Oddly enough, Menand has nothing to say about poetry programs except, "I don't think (undergraduate) workshops taught me too much about craft, but they did teach me about the importance of making things, not just reading things. You care about things that you make, and that makes it easier to care about things that others make." He recalls his days at college where " all we were required to do was to talk about each other's poems," and that it "seemed like a great place to be."
My experience at NYU did indeed help inspire a type of care for "made" pieces, and graduate school was a great place to be. But studying in a Creative Writing Program did a lot more than simply inspire in me a compassion for other writers. To think that MFA programs are as Menand writes, "Designed on the theory that students who have never published a poem can teach other students who have never published a poem how to write a published poem," is convenient for his argument, but not entirely accurate. (But not one Creative Writing Program student was interviewed for the article -- also convenient.)

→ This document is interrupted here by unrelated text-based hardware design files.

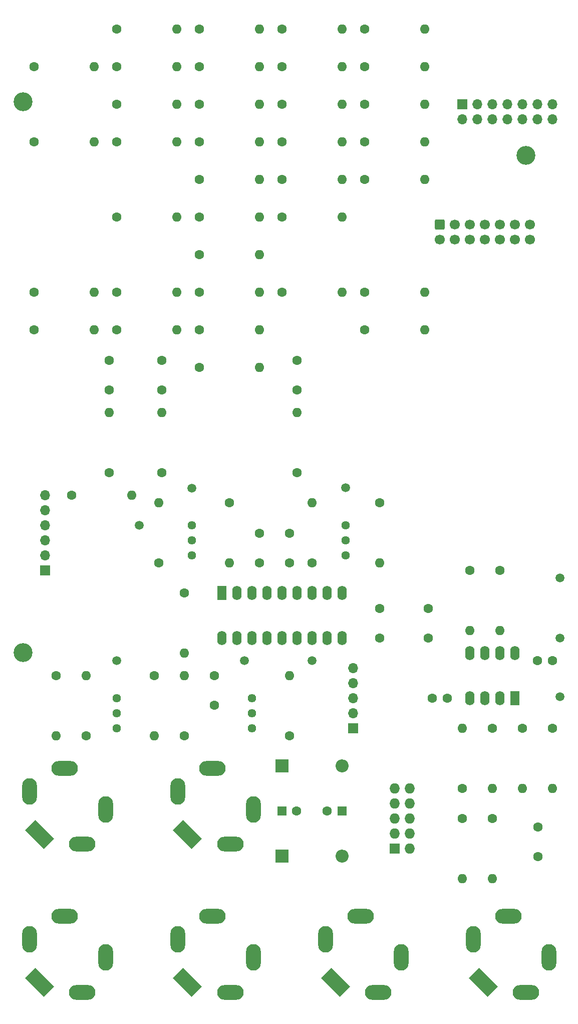
<source format=gbs>
G04 #@! TF.GenerationSoftware,KiCad,Pcbnew,7.0.0-rc2-unknown-92a61b187f~165~ubuntu22.04.1*
G04 #@! TF.CreationDate,2023-02-10T23:31:28-05:00*
G04 #@! TF.ProjectId,pmf_b1,706d665f-6231-42e6-9b69-6361645f7063,rev?*
G04 #@! TF.SameCoordinates,Original*
G04 #@! TF.FileFunction,Soldermask,Bot*
G04 #@! TF.FilePolarity,Negative*
%FSLAX46Y46*%
G04 Gerber Fmt 4.6, Leading zero omitted, Abs format (unit mm)*
G04 Created by KiCad (PCBNEW 7.0.0-rc2-unknown-92a61b187f~165~ubuntu22.04.1) date 2023-02-10 23:31:28*
%MOMM*%
%LPD*%
G01*
G04 APERTURE LIST*
G04 Aperture macros list*
%AMRoundRect*
0 Rectangle with rounded corners*
0 $1 Rounding radius*
0 $2 $3 $4 $5 $6 $7 $8 $9 X,Y pos of 4 corners*
0 Add a 4 corners polygon primitive as box body*
4,1,4,$2,$3,$4,$5,$6,$7,$8,$9,$2,$3,0*
0 Add four circle primitives for the rounded corners*
1,1,$1+$1,$2,$3*
1,1,$1+$1,$4,$5*
1,1,$1+$1,$6,$7*
1,1,$1+$1,$8,$9*
0 Add four rect primitives between the rounded corners*
20,1,$1+$1,$2,$3,$4,$5,0*
20,1,$1+$1,$4,$5,$6,$7,0*
20,1,$1+$1,$6,$7,$8,$9,0*
20,1,$1+$1,$8,$9,$2,$3,0*%
%AMRotRect*
0 Rectangle, with rotation*
0 The origin of the aperture is its center*
0 $1 length*
0 $2 width*
0 $3 Rotation angle, in degrees counterclockwise*
0 Add horizontal line*
21,1,$1,$2,0,0,$3*%
G04 Aperture macros list end*
%ADD10O,2.500000X4.500001*%
%ADD11O,4.500001X2.500001*%
%ADD12RotRect,4.500001X2.500001X315.000000*%
%ADD13O,4.500000X2.500000*%
%ADD14O,2.500000X4.500000*%
%ADD15C,3.200000*%
%ADD16R,1.700000X1.700000*%
%ADD17O,1.700000X1.700000*%
%ADD18C,1.600000*%
%ADD19O,1.600000X1.600000*%
%ADD20C,1.500000*%
%ADD21RoundRect,0.250000X-0.600000X0.600000X-0.600000X-0.600000X0.600000X-0.600000X0.600000X0.600000X0*%
%ADD22C,1.700000*%
%ADD23R,1.600000X2.400000*%
%ADD24O,1.600000X2.400000*%
%ADD25R,1.600000X1.600000*%
%ADD26C,1.440000*%
%ADD27R,2.200000X2.200000*%
%ADD28O,2.200000X2.200000*%
%ADD29R,1.727200X1.727200*%
%ADD30O,1.727200X1.727200*%
G04 APERTURE END LIST*
D10*
G04 #@! TO.C,J8*
X143899999Y-150499999D03*
D11*
X139999999Y-156399999D03*
D12*
X132759999Y-154739999D03*
D13*
X136999999Y-143599999D03*
D14*
X131099999Y-147499999D03*
G04 #@! TD*
D15*
G04 #@! TO.C,H3*
X105000000Y-124000000D03*
G04 #@! TD*
D16*
G04 #@! TO.C,J1*
X108659999Y-110159999D03*
D17*
X108659999Y-107619999D03*
X108659999Y-105079999D03*
X108659999Y-102539999D03*
X108659999Y-99999999D03*
X108659999Y-97459999D03*
G04 #@! TD*
D10*
G04 #@! TO.C,J7*
X143899999Y-175499999D03*
D11*
X139999999Y-181399999D03*
D12*
X132759999Y-179739999D03*
D13*
X136999999Y-168599999D03*
D14*
X131099999Y-172499999D03*
G04 #@! TD*
D10*
G04 #@! TO.C,J5*
X118899999Y-150499999D03*
D11*
X114999999Y-156399999D03*
D12*
X107759999Y-154739999D03*
D13*
X111999999Y-143599999D03*
D14*
X106099999Y-147499999D03*
G04 #@! TD*
D10*
G04 #@! TO.C,J9*
X168899999Y-175499999D03*
D11*
X164999999Y-181399999D03*
D12*
X157759999Y-179739999D03*
D13*
X161999999Y-168599999D03*
D14*
X156099999Y-172499999D03*
G04 #@! TD*
D16*
G04 #@! TO.C,J2*
X160729999Y-136829999D03*
D17*
X160729999Y-134289999D03*
X160729999Y-131749999D03*
X160729999Y-129209999D03*
X160729999Y-126669999D03*
G04 #@! TD*
D10*
G04 #@! TO.C,J6*
X118899999Y-175499999D03*
D11*
X114999999Y-181399999D03*
D12*
X107759999Y-179739999D03*
D13*
X111999999Y-168599999D03*
D14*
X106099999Y-172499999D03*
G04 #@! TD*
D10*
G04 #@! TO.C,J12*
X193899999Y-175499999D03*
D11*
X189999999Y-181399999D03*
D12*
X182759999Y-179739999D03*
D13*
X186999999Y-168599999D03*
D14*
X181099999Y-172499999D03*
G04 #@! TD*
D15*
G04 #@! TO.C,H2*
X190000000Y-40000000D03*
G04 #@! TD*
G04 #@! TO.C,H1*
X105000000Y-31000000D03*
G04 #@! TD*
D18*
G04 #@! TO.C,R56*
X179210000Y-152070000D03*
D19*
X179209999Y-162229999D03*
G04 #@! TD*
D18*
G04 #@! TO.C,R44*
X120790000Y-25070000D03*
D19*
X130949999Y-25069999D03*
G04 #@! TD*
D18*
G04 #@! TO.C,R26*
X148730000Y-44120000D03*
D19*
X158889999Y-44119999D03*
G04 #@! TD*
D20*
G04 #@! TO.C,TP2*
X133490000Y-96270000D03*
G04 #@! TD*
D18*
G04 #@! TO.C,R32*
X134760000Y-69520000D03*
D19*
X144919999Y-69519999D03*
G04 #@! TD*
D18*
G04 #@! TO.C,R11*
X151270000Y-93650000D03*
D19*
X151269999Y-83489999D03*
G04 #@! TD*
D20*
G04 #@! TO.C,TP4*
X153810000Y-125400000D03*
G04 #@! TD*
D21*
G04 #@! TO.C,J11*
X175400000Y-51740000D03*
D22*
X175400000Y-54280000D03*
X177940000Y-51740000D03*
X177940000Y-54280000D03*
X180480000Y-51740000D03*
X180480000Y-54280000D03*
X183020000Y-51740000D03*
X183020000Y-54280000D03*
X185560000Y-51740000D03*
X185560000Y-54280000D03*
X188100000Y-51740000D03*
X188100000Y-54280000D03*
X190640000Y-51740000D03*
X190640000Y-54280000D03*
G04 #@! TD*
D20*
G04 #@! TO.C,TP8*
X195720000Y-121590000D03*
G04 #@! TD*
D23*
G04 #@! TO.C,U1*
X138579999Y-113979999D03*
D24*
X141119999Y-113979999D03*
X143659999Y-113979999D03*
X146199999Y-113979999D03*
X148739999Y-113979999D03*
X151279999Y-113979999D03*
X153819999Y-113979999D03*
X156359999Y-113979999D03*
X158899999Y-113979999D03*
X158899999Y-121599999D03*
X156359999Y-121599999D03*
X153819999Y-121599999D03*
X151279999Y-121599999D03*
X148739999Y-121599999D03*
X146199999Y-121599999D03*
X143659999Y-121599999D03*
X141119999Y-121599999D03*
X138579999Y-121599999D03*
G04 #@! TD*
D25*
G04 #@! TO.C,C11*
X158889999Y-150799999D03*
D18*
X156390000Y-150800000D03*
G04 #@! TD*
G04 #@! TO.C,R57*
X184290000Y-152070000D03*
D19*
X184289999Y-162229999D03*
G04 #@! TD*
D20*
G04 #@! TO.C,TP5*
X120790000Y-125390000D03*
G04 #@! TD*
D18*
G04 #@! TO.C,R24*
X120790000Y-63170000D03*
D19*
X130949999Y-63169999D03*
G04 #@! TD*
D18*
G04 #@! TO.C,R21*
X106820000Y-37770000D03*
D19*
X116979999Y-37769999D03*
G04 #@! TD*
D18*
G04 #@! TO.C,R22*
X106820000Y-25070000D03*
D19*
X116979999Y-25069999D03*
G04 #@! TD*
D18*
G04 #@! TO.C,R49*
X162700000Y-44120000D03*
D19*
X172859999Y-44119999D03*
G04 #@! TD*
D18*
G04 #@! TO.C,R39*
X162700000Y-18720000D03*
D19*
X172859999Y-18719999D03*
G04 #@! TD*
D26*
G04 #@! TO.C,RV1*
X133490000Y-102540000D03*
X133490000Y-105080000D03*
X133490000Y-107620000D03*
G04 #@! TD*
D18*
G04 #@! TO.C,R50*
X134760000Y-37770000D03*
D19*
X144919999Y-37769999D03*
G04 #@! TD*
D18*
G04 #@! TO.C,R16*
X132220000Y-113960000D03*
D19*
X132219999Y-124119999D03*
G04 #@! TD*
D18*
G04 #@! TO.C,R38*
X134760000Y-18720000D03*
D19*
X144919999Y-18719999D03*
G04 #@! TD*
D18*
G04 #@! TO.C,R25*
X120790000Y-50470000D03*
D19*
X130949999Y-50469999D03*
G04 #@! TD*
D18*
G04 #@! TO.C,R48*
X162700000Y-63170000D03*
D19*
X172859999Y-63169999D03*
G04 #@! TD*
D18*
G04 #@! TO.C,R31*
X134760000Y-75870000D03*
D19*
X144919999Y-75869999D03*
G04 #@! TD*
D18*
G04 #@! TO.C,C6*
X151270000Y-79680000D03*
X151270000Y-74680000D03*
G04 #@! TD*
G04 #@! TO.C,R29*
X120790000Y-18720000D03*
D19*
X130949999Y-18719999D03*
G04 #@! TD*
D18*
G04 #@! TO.C,C13*
X174170000Y-131750000D03*
X176670000Y-131750000D03*
G04 #@! TD*
D23*
G04 #@! TO.C,U2*
X188099999Y-131749999D03*
D24*
X185559999Y-131749999D03*
X183019999Y-131749999D03*
X180479999Y-131749999D03*
X180479999Y-124129999D03*
X183019999Y-124129999D03*
X185559999Y-124129999D03*
X188099999Y-124129999D03*
G04 #@! TD*
D25*
G04 #@! TO.C,C10*
X148729999Y-150799999D03*
D18*
X151230000Y-150800000D03*
G04 #@! TD*
D27*
G04 #@! TO.C,D2*
X148729999Y-158419999D03*
D28*
X158889999Y-158419999D03*
G04 #@! TD*
D18*
G04 #@! TO.C,C5*
X137300000Y-127930000D03*
X137300000Y-132930000D03*
G04 #@! TD*
G04 #@! TO.C,R37*
X162700000Y-31420000D03*
D19*
X172859999Y-31419999D03*
G04 #@! TD*
D18*
G04 #@! TO.C,R28*
X148730000Y-31420000D03*
D19*
X158889999Y-31419999D03*
G04 #@! TD*
D18*
G04 #@! TO.C,R30*
X148730000Y-18720000D03*
D19*
X158889999Y-18719999D03*
G04 #@! TD*
D26*
G04 #@! TO.C,RV4*
X143650000Y-131740000D03*
X143650000Y-134280000D03*
X143650000Y-136820000D03*
G04 #@! TD*
D18*
G04 #@! TO.C,R4*
X150000000Y-138100000D03*
D19*
X149999999Y-127939999D03*
G04 #@! TD*
D26*
G04 #@! TO.C,RV3*
X120790000Y-131740000D03*
X120790000Y-134280000D03*
X120790000Y-136820000D03*
G04 #@! TD*
D20*
G04 #@! TO.C,TP6*
X142380000Y-125390000D03*
G04 #@! TD*
D16*
G04 #@! TO.C,J14*
X179209999Y-31419999D03*
D17*
X179209999Y-33959999D03*
X181749999Y-31419999D03*
X181749999Y-33959999D03*
X184289999Y-31419999D03*
X184289999Y-33959999D03*
X186829999Y-31419999D03*
X186829999Y-33959999D03*
X189369999Y-31419999D03*
X189369999Y-33959999D03*
X191909999Y-31419999D03*
X191909999Y-33959999D03*
X194449999Y-31419999D03*
X194449999Y-33959999D03*
G04 #@! TD*
D18*
G04 #@! TO.C,R2*
X119520000Y-93650000D03*
D19*
X119519999Y-83489999D03*
G04 #@! TD*
D18*
G04 #@! TO.C,R17*
X189370000Y-136830000D03*
D19*
X189369999Y-146989999D03*
G04 #@! TD*
D18*
G04 #@! TO.C,C4*
X128410000Y-79680000D03*
X128410000Y-74680000D03*
G04 #@! TD*
G04 #@! TO.C,R47*
X134760000Y-63170000D03*
D19*
X144919999Y-63169999D03*
G04 #@! TD*
D18*
G04 #@! TO.C,C1*
X150000000Y-108890000D03*
X150000000Y-103890000D03*
G04 #@! TD*
G04 #@! TO.C,R10*
X165240000Y-98730000D03*
D19*
X165239999Y-108889999D03*
G04 #@! TD*
D18*
G04 #@! TO.C,C3*
X144920000Y-108890000D03*
X144920000Y-103890000D03*
G04 #@! TD*
G04 #@! TO.C,R33*
X134760000Y-56820000D03*
D19*
X144919999Y-56819999D03*
G04 #@! TD*
D18*
G04 #@! TO.C,C7*
X165240000Y-121550000D03*
X165240000Y-116550000D03*
G04 #@! TD*
G04 #@! TO.C,C8*
X173495000Y-121590000D03*
X173495000Y-116590000D03*
G04 #@! TD*
G04 #@! TO.C,R55*
X185560000Y-110160000D03*
D19*
X185559999Y-120319999D03*
G04 #@! TD*
D18*
G04 #@! TO.C,R36*
X134760000Y-31420000D03*
D19*
X144919999Y-31419999D03*
G04 #@! TD*
D18*
G04 #@! TO.C,C12*
X191950000Y-125400000D03*
X194450000Y-125400000D03*
G04 #@! TD*
G04 #@! TO.C,R40*
X148730000Y-63170000D03*
D19*
X158889999Y-63169999D03*
G04 #@! TD*
D18*
G04 #@! TO.C,R9*
X110590000Y-127950000D03*
D19*
X110589999Y-138109999D03*
G04 #@! TD*
D18*
G04 #@! TO.C,R51*
X162700000Y-37770000D03*
D19*
X172859999Y-37769999D03*
G04 #@! TD*
D18*
G04 #@! TO.C,R13*
X132220000Y-138050000D03*
D19*
X132219999Y-127889999D03*
G04 #@! TD*
D18*
G04 #@! TO.C,R18*
X179210000Y-146990000D03*
D19*
X179209999Y-136829999D03*
G04 #@! TD*
D18*
G04 #@! TO.C,R43*
X148730000Y-37770000D03*
D19*
X158889999Y-37769999D03*
G04 #@! TD*
D20*
G04 #@! TO.C,TP9*
X195720000Y-131490000D03*
G04 #@! TD*
D18*
G04 #@! TO.C,R20*
X106820000Y-63170000D03*
D19*
X116979999Y-63169999D03*
G04 #@! TD*
D20*
G04 #@! TO.C,TP1*
X124600000Y-102550000D03*
G04 #@! TD*
D18*
G04 #@! TO.C,R7*
X113170000Y-97460000D03*
D19*
X123329999Y-97459999D03*
G04 #@! TD*
D18*
G04 #@! TO.C,R27*
X120790000Y-31420000D03*
D19*
X130949999Y-31419999D03*
G04 #@! TD*
D18*
G04 #@! TO.C,C9*
X192000000Y-153500000D03*
X192000000Y-158500000D03*
G04 #@! TD*
G04 #@! TO.C,R23*
X120790000Y-69520000D03*
D19*
X130949999Y-69519999D03*
G04 #@! TD*
D18*
G04 #@! TO.C,R41*
X148730000Y-50470000D03*
D19*
X158889999Y-50469999D03*
G04 #@! TD*
D18*
G04 #@! TO.C,R46*
X162700000Y-69520000D03*
D19*
X172859999Y-69519999D03*
G04 #@! TD*
D18*
G04 #@! TO.C,R19*
X106820000Y-69520000D03*
D19*
X116979999Y-69519999D03*
G04 #@! TD*
D18*
G04 #@! TO.C,R42*
X120790000Y-37770000D03*
D19*
X130949999Y-37769999D03*
G04 #@! TD*
D18*
G04 #@! TO.C,R12*
X194450000Y-136830000D03*
D19*
X194449999Y-146989999D03*
G04 #@! TD*
D27*
G04 #@! TO.C,D1*
X148729999Y-143179999D03*
D28*
X158889999Y-143179999D03*
G04 #@! TD*
D18*
G04 #@! TO.C,R34*
X134760000Y-50470000D03*
D19*
X144919999Y-50469999D03*
G04 #@! TD*
D18*
G04 #@! TO.C,R35*
X134760000Y-44120000D03*
D19*
X144919999Y-44119999D03*
G04 #@! TD*
D18*
G04 #@! TO.C,R45*
X148730000Y-25070000D03*
D19*
X158889999Y-25069999D03*
G04 #@! TD*
D18*
G04 #@! TO.C,R54*
X180480000Y-110160000D03*
D19*
X180479999Y-120319999D03*
G04 #@! TD*
D18*
G04 #@! TO.C,R3*
X153810000Y-108890000D03*
D19*
X153809999Y-98729999D03*
G04 #@! TD*
D18*
G04 #@! TO.C,R6*
X128410000Y-93650000D03*
D19*
X128409999Y-83489999D03*
G04 #@! TD*
D20*
G04 #@! TO.C,TP7*
X195720000Y-111430000D03*
G04 #@! TD*
D29*
G04 #@! TO.C,J10*
X167779999Y-157149999D03*
D30*
X170319999Y-157149999D03*
X167779999Y-154609999D03*
X170319999Y-154609999D03*
X167779999Y-152069999D03*
X170319999Y-152069999D03*
X167779999Y-149529999D03*
X170319999Y-149529999D03*
X167779999Y-146989999D03*
X170319999Y-146989999D03*
G04 #@! TD*
D18*
G04 #@! TO.C,R1*
X127950000Y-108900000D03*
D19*
X127949999Y-98739999D03*
G04 #@! TD*
D18*
G04 #@! TO.C,R15*
X184290000Y-136830000D03*
D19*
X184289999Y-146989999D03*
G04 #@! TD*
D18*
G04 #@! TO.C,C2*
X119520000Y-79640000D03*
X119520000Y-74640000D03*
G04 #@! TD*
G04 #@! TO.C,R14*
X127140000Y-127890000D03*
D19*
X127139999Y-138049999D03*
G04 #@! TD*
D26*
G04 #@! TO.C,RV2*
X159525000Y-102530000D03*
X159525000Y-105070000D03*
X159525000Y-107610000D03*
G04 #@! TD*
D20*
G04 #@! TO.C,TP3*
X159525000Y-96190000D03*
G04 #@! TD*
D18*
G04 #@! TO.C,R5*
X139840000Y-98730000D03*
D19*
X139839999Y-108889999D03*
G04 #@! TD*
D18*
G04 #@! TO.C,R53*
X162700000Y-25070000D03*
D19*
X172859999Y-25069999D03*
G04 #@! TD*
D18*
G04 #@! TO.C,R52*
X134760000Y-25070000D03*
D19*
X144919999Y-25069999D03*
G04 #@! TD*
D18*
G04 #@! TO.C,R8*
X115670000Y-138110000D03*
D19*
X115669999Y-127949999D03*
G04 #@! TD*
M02*

</source>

Many of my MFA colleagues came to the program having already published poems and essays in widely circulated journals and magazines. Many programs require their students to take at least two Theory or Critical courses for the degree. Some programs have a language requirement; some have a study abroad requirement. But all programs (that are worth their salt) will certainly compel a student to do more than only "require" students to talk about other students' poem. Many of my teachers: Anne Carson, Sharon Olds, Philip Levine would bring in poems as models for the class, and would conduct mini lectures on that poem's strengths, allusions, or patterns. We were apprentices more than we were a gaggle of "twelve-on-one group therapy" goers.
With the increase in MFA programs and graduates, as is the law of supply and demand, the cache of the degree has worn off. Yes, but questioning whether or not Creative Writing should be taught, or if it should exist in the realm of the Academy, seems like a hackneyed old pitch. (Didn't Dana Goia go there already?)
The volte for me though, is that Menard's article contains within its title the word "should." Would the New Yorker publish, "Sight and Vision: Should Painting be Taught?" or "Stories upon Stories: Should Architecture be Taught?" or even "Eat Your Cake too: Should the Culinary Arts be taught?" I don't think so. How and why is writing held to a different standard? Is it that ultimately we don't as a nation really consider writing to be an art form? That we can't understand that painting, buildings, and poems can all narrate humanity-just through different media?